Bidmead, Martha Sarah

(1862 – 1940)
  • Nationality Australian
  • Born 5 December, 1862, Guernsey Channel Islands England
  • Died 23 July, 1940, Payneham South Australia Australia
  • Occupation Nurse

Summary

Martha Sarah Bidmead was the first South Australian and one of three Australian nurses who were awarded the Royal Red Cross (RRC) medal for service during the Boer War. After her war service she continued her nursing career in South Australia and assumed the position of superintendent of the District Trained Nursing Society of South Australia from 1912 until her retirement in 1926.

Details

Martha Bidmead was the daughter of Thomas Benjamin Bidmead, tobacconist, and Anne, née Mason. She lived in the Channel Islands, until the age of 22, when she and her four sisters migrated to South Australia after the death of both parents. They arrived on 30 April 1885 on the ship the John Elder. She embarked upon her nursing career at the Adelaide Children’s Hospital in July 1886 and became a charge nurse there from 1887-1889. After nursing privately for eight years, she took up the position of staff nurse at the Burra Burra District Hospital.

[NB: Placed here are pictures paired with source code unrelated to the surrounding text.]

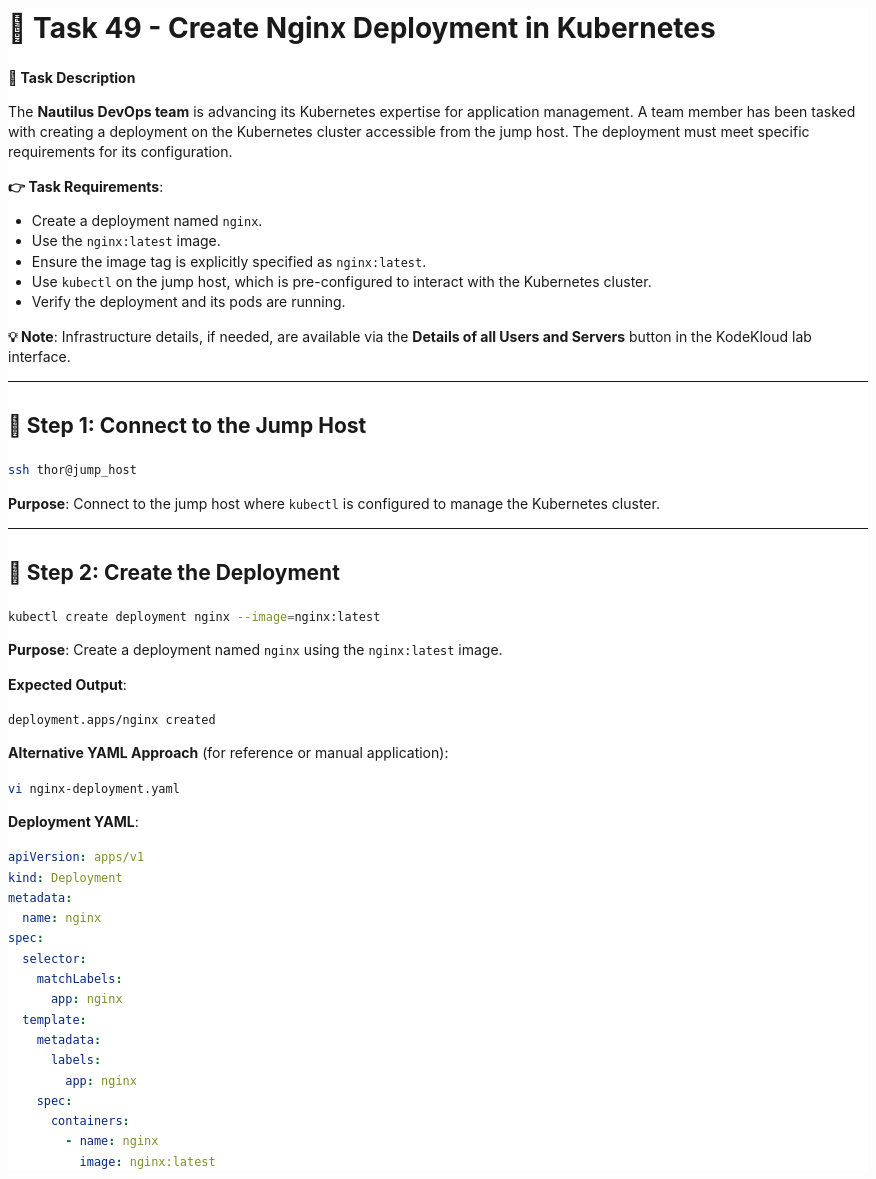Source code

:# 🌟 Task 49 - Create Nginx Deployment in Kubernetes

**📌 Task Description**

The **Nautilus DevOps team** is advancing its Kubernetes expertise for application management. A team member has been tasked with creating a deployment on the Kubernetes cluster accessible from the jump host. The deployment must meet specific requirements for its configuration.

**👉 Task Requirements**:
- Create a deployment named `nginx`.
- Use the `nginx:latest` image.
- Ensure the image tag is explicitly specified as `nginx:latest`.
- Use `kubectl` on the jump host, which is pre-configured to interact with the Kubernetes cluster.
- Verify the deployment and its pods are running.

**💡 Note**: Infrastructure details, if needed, are available via the **Details of all Users and Servers** button in the KodeKloud lab interface.

---

## 🔹 Step 1: Connect to the Jump Host

```bash
ssh thor@jump_host
```

**Purpose**: Connect to the jump host where `kubectl` is configured to manage the Kubernetes cluster.

---

## 🔹 Step 2: Create the Deployment

```bash
kubectl create deployment nginx --image=nginx:latest
```

**Purpose**: Create a deployment named `nginx` using the `nginx:latest` image.

**Expected Output**:
```
deployment.apps/nginx created
```

**Alternative YAML Approach** (for reference or manual application):
```bash
vi nginx-deployment.yaml
```

**Deployment YAML**:
```yaml
apiVersion: apps/v1
kind: Deployment
metadata:
  name: nginx
spec:
  selector:
    matchLabels:
      app: nginx
  template:
    metadata:
      labels:
        app: nginx
    spec:
      containers:
        - name: nginx
          image: nginx:latest
```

Martha Bidmead volunteered for war service when the South Australian Government decided to send a detachment of nurses to the Boer War in 1899. She was in charge of six nurses who sailed from Melbourne on the Australasian on 21 February 1900. They worked under the authority of the British Army while in South Africa, but had to report regularly to the South Australian Chief Secretary. The South Australian Government paid their fares and a salary of fifteen shillings a week. Their first attachment was to the Second General Hospital at Winburg, near Cape Town, until June, and then they transferred to the Tenth General Hospital at Bloemfontein, the base of the New South Wales Ambulance Corps. In addition to treating the wounded, they nursed cases of enteric fever and dysentery.

Martha Bidmead related her war experiences through a series of letters she wrote to members of the Nurses’ Fund Committee, which were published in the Adelaide Observer. She succumbed to illness in March 1901 and after her recovery she worked on light duties at Fifth Stationary Hospital, Bloemfontein, then later took charge of Tenth General Hospital. She was Mentioned in Dispatches twice and awarded the Royal Red Cross medal on 10 December 1901. At the end of 1901 she accompanied wounded servicemen on the hospital ship back to London. She received her medal, with her colleague, Elizabeth Nixon, at St James’ Palace, London, 12 March 1902.

After her war service, she resumed her private nursing career in South Australia until she was appointed superintendent of the District Trained Nursing Society of South Australia, which provided home nursing care for the poor. She retired in 1926. Her retirement interests included playing bridge and gardening.

Martha Bidmead died at her home, Guernsey Cottage, which she shared with her sisters, of a neurological disorder on 23 July 1940.